While an ongoing pandemic has changed some logistical operations, it hasn’t seemed to change how Dwyer and Nelson approach Roboflow’s growth. Big competitors quickly faced rebuilding company infrastructure to support work-from-home, but the startup was building from scratch anyway.
“You have to make something that people need, and it almost holds you that much more accountable,” Nelson said. “Being able to see traction and growth in current conditions is encouraging to some degree, that we’re onto something that we know people need regardless of the outcome.”
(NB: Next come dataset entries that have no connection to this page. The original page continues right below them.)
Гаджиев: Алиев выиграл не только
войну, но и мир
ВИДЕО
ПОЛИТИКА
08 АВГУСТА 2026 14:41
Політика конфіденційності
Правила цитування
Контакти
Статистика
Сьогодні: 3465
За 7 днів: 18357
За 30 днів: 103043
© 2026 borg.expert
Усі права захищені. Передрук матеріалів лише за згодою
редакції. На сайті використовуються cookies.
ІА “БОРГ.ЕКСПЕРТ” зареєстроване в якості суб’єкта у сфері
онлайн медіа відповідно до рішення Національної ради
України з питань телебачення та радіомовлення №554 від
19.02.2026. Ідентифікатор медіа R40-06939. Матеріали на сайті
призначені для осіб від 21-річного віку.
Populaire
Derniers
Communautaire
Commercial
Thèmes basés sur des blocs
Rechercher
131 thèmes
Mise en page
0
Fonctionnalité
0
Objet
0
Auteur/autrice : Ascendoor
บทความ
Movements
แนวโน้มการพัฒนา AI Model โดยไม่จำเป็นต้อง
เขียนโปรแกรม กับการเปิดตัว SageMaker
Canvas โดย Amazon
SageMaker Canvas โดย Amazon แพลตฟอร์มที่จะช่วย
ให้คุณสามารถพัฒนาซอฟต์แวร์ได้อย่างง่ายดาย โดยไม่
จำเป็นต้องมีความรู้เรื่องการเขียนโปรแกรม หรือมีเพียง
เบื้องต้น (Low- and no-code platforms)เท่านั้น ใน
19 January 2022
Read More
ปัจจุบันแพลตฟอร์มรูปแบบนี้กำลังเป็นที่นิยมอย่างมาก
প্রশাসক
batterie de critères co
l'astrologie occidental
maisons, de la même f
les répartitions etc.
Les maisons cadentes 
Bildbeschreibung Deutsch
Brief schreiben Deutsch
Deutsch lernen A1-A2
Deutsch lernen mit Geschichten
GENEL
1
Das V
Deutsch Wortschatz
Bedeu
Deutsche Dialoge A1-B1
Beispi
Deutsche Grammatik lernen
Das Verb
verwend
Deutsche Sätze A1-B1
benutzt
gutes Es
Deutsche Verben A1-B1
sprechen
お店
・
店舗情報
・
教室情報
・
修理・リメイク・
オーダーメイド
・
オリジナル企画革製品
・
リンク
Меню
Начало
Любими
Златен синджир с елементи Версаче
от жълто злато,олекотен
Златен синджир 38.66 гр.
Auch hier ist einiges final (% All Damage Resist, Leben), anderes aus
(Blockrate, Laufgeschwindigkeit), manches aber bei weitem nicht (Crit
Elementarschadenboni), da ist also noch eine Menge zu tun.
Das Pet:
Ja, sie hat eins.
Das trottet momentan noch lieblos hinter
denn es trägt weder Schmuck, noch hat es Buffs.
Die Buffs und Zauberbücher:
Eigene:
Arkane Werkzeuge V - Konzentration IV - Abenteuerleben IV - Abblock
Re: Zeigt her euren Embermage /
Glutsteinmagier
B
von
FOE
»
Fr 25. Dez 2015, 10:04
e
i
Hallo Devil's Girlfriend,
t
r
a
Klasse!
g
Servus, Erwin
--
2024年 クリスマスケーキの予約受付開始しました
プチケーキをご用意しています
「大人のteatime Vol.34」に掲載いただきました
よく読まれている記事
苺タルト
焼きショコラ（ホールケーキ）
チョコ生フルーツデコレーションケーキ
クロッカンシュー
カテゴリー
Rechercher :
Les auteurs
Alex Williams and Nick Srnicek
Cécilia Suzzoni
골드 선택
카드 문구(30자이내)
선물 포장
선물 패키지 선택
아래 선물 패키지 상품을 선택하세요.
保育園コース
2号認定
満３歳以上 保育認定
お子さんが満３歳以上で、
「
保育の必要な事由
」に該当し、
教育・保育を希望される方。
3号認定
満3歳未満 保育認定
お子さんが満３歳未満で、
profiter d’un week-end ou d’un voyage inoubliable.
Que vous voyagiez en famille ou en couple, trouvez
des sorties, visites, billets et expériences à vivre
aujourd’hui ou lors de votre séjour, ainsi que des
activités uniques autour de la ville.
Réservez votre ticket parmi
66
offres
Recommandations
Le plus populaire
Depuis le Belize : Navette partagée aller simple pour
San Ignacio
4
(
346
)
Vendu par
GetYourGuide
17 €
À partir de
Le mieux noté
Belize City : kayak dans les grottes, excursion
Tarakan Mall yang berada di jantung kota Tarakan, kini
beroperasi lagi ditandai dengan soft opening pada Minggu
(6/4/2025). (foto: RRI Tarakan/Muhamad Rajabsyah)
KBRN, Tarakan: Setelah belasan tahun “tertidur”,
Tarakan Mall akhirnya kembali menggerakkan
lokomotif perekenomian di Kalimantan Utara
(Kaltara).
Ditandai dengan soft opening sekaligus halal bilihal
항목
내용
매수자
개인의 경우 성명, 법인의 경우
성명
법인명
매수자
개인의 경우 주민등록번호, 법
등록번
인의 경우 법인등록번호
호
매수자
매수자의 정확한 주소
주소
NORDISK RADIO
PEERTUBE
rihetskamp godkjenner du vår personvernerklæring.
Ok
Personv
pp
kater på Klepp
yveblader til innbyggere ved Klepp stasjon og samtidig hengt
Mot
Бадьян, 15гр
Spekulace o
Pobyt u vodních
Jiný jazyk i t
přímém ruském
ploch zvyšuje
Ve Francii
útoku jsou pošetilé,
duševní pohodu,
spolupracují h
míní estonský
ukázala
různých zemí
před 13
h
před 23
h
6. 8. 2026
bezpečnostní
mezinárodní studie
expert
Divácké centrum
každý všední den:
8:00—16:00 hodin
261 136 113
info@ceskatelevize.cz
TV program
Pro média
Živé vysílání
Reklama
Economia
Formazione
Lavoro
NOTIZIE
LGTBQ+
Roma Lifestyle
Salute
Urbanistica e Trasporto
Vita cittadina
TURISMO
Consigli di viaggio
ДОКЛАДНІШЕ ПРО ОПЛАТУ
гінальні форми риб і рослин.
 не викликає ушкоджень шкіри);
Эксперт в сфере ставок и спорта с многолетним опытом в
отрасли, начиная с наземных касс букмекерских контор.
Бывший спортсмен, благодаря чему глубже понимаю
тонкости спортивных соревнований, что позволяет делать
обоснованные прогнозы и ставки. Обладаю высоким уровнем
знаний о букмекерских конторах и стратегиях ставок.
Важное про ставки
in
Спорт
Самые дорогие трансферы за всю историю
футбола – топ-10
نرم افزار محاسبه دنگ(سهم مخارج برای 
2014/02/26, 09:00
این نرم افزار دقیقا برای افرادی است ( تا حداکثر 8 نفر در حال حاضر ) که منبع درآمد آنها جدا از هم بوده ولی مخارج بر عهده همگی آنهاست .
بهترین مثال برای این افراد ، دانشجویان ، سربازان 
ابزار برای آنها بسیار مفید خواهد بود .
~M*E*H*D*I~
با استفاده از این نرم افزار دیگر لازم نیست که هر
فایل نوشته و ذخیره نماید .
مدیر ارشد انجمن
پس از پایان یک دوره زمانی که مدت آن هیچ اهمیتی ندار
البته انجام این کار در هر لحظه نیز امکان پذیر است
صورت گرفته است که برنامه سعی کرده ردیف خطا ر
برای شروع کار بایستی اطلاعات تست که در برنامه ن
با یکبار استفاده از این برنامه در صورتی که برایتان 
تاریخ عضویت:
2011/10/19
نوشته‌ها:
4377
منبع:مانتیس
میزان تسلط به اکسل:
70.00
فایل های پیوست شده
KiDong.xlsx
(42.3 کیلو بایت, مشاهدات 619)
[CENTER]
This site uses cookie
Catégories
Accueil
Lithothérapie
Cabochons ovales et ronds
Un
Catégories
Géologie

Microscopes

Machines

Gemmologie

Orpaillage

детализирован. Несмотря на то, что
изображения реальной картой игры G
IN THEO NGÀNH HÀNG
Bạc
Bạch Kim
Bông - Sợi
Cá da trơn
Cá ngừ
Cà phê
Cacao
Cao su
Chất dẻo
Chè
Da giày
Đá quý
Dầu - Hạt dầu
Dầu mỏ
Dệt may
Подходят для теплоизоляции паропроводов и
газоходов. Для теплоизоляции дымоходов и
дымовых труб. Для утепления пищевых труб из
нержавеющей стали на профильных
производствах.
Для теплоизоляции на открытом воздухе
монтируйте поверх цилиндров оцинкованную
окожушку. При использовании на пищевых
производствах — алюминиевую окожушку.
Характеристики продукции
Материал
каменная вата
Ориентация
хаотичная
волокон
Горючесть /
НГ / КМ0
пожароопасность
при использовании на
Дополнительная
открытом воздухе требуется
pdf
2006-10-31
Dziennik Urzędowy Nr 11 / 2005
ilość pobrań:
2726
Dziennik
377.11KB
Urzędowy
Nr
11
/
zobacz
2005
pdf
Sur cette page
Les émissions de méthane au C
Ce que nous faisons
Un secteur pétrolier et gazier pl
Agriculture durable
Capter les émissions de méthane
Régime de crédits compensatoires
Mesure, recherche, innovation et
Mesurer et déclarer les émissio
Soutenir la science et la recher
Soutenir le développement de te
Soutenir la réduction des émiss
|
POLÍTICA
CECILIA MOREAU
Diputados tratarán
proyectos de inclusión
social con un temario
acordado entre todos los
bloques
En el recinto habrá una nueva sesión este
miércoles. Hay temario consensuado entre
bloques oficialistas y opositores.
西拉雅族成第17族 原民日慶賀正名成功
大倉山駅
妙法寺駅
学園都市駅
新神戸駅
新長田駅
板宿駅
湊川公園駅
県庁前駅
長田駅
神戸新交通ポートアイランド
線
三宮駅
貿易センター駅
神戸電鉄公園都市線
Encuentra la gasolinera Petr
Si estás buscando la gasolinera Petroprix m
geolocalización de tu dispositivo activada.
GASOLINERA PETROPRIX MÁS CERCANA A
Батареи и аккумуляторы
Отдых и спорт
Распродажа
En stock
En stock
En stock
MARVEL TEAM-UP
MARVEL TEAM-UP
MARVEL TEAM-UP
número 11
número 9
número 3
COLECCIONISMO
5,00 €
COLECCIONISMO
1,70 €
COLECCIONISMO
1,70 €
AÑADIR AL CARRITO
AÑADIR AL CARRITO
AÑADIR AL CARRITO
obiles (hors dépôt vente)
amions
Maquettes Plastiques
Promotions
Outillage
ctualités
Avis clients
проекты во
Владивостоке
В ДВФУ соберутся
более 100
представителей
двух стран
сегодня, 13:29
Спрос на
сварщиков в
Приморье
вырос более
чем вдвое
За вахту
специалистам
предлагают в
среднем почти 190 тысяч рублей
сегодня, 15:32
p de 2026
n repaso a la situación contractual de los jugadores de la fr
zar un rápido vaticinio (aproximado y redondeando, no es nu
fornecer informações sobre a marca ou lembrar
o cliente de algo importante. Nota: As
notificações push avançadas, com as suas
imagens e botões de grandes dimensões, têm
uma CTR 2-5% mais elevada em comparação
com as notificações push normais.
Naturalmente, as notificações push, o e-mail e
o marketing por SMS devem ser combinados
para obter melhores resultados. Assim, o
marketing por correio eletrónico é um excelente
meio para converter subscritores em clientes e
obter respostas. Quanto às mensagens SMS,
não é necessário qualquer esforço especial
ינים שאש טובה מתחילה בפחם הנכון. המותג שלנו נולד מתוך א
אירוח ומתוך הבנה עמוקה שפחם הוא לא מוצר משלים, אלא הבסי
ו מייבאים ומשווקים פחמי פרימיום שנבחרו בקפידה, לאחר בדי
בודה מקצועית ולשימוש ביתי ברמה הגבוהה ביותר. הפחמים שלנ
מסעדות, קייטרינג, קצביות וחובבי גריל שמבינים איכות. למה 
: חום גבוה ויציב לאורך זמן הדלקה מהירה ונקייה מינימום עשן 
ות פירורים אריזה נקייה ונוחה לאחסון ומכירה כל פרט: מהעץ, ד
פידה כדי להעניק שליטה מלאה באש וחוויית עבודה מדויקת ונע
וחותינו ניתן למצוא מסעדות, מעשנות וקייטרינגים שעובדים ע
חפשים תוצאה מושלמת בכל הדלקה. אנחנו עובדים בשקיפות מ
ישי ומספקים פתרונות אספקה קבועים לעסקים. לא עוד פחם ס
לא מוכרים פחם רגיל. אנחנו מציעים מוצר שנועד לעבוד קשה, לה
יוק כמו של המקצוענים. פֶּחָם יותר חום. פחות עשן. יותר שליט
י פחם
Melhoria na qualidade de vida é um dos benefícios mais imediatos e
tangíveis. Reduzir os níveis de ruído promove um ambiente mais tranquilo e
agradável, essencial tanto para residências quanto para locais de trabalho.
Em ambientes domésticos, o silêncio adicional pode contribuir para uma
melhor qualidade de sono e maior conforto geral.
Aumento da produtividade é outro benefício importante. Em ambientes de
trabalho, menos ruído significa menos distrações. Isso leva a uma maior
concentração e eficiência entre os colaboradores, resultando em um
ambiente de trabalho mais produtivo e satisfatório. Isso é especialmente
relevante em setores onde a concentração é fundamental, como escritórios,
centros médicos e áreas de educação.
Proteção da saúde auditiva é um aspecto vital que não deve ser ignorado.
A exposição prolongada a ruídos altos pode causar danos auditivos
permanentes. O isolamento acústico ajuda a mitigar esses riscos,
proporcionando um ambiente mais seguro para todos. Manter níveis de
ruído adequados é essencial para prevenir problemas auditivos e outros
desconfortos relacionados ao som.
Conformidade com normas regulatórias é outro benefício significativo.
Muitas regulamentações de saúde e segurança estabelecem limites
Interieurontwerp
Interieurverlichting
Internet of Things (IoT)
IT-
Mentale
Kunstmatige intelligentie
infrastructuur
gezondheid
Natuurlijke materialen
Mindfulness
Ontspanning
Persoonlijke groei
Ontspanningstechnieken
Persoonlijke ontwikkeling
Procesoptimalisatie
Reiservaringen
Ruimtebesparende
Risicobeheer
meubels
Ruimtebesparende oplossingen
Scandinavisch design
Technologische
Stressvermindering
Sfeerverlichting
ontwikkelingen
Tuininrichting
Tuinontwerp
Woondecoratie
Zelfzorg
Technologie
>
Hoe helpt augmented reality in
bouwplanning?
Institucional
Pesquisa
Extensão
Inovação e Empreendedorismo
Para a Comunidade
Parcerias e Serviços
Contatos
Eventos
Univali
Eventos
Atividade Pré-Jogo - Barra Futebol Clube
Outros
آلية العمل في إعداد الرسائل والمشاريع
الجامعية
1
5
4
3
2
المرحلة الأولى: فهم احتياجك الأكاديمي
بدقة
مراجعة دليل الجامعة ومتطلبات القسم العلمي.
National lockdowns essentially negated the need for Roboflow and other startups to spend time networking in target cities like San Francisco. “All the people in San Francisco are also locked in their apartment; they’re just paying five times as much for it,” Dwyer noted.
“It is really encouraging that you don’t have to be in-person at an event for people to recognize the importance of what you’re working on and the fact that you solve their problem,” Nelson said. “The things that we’re adapting will still be true if and when things return to what they looked like circa December 2019.”
The whole experience opened Dwyer and Nelson to the idea of a yearly staff retreat once travel is safe again — allowing employees to work remotely the majority of the year, then gather together for a week in a new place, as the two had in Taiwan before the COVID-19 lockdown.
“I think that’s going to be a big part of our culture,” Dwyer said.
An end date on the house lease in late September gives the time an outlook as well — that although the state of the COVID-19 virus is indefinite, daily life and development at Roboflow will move on.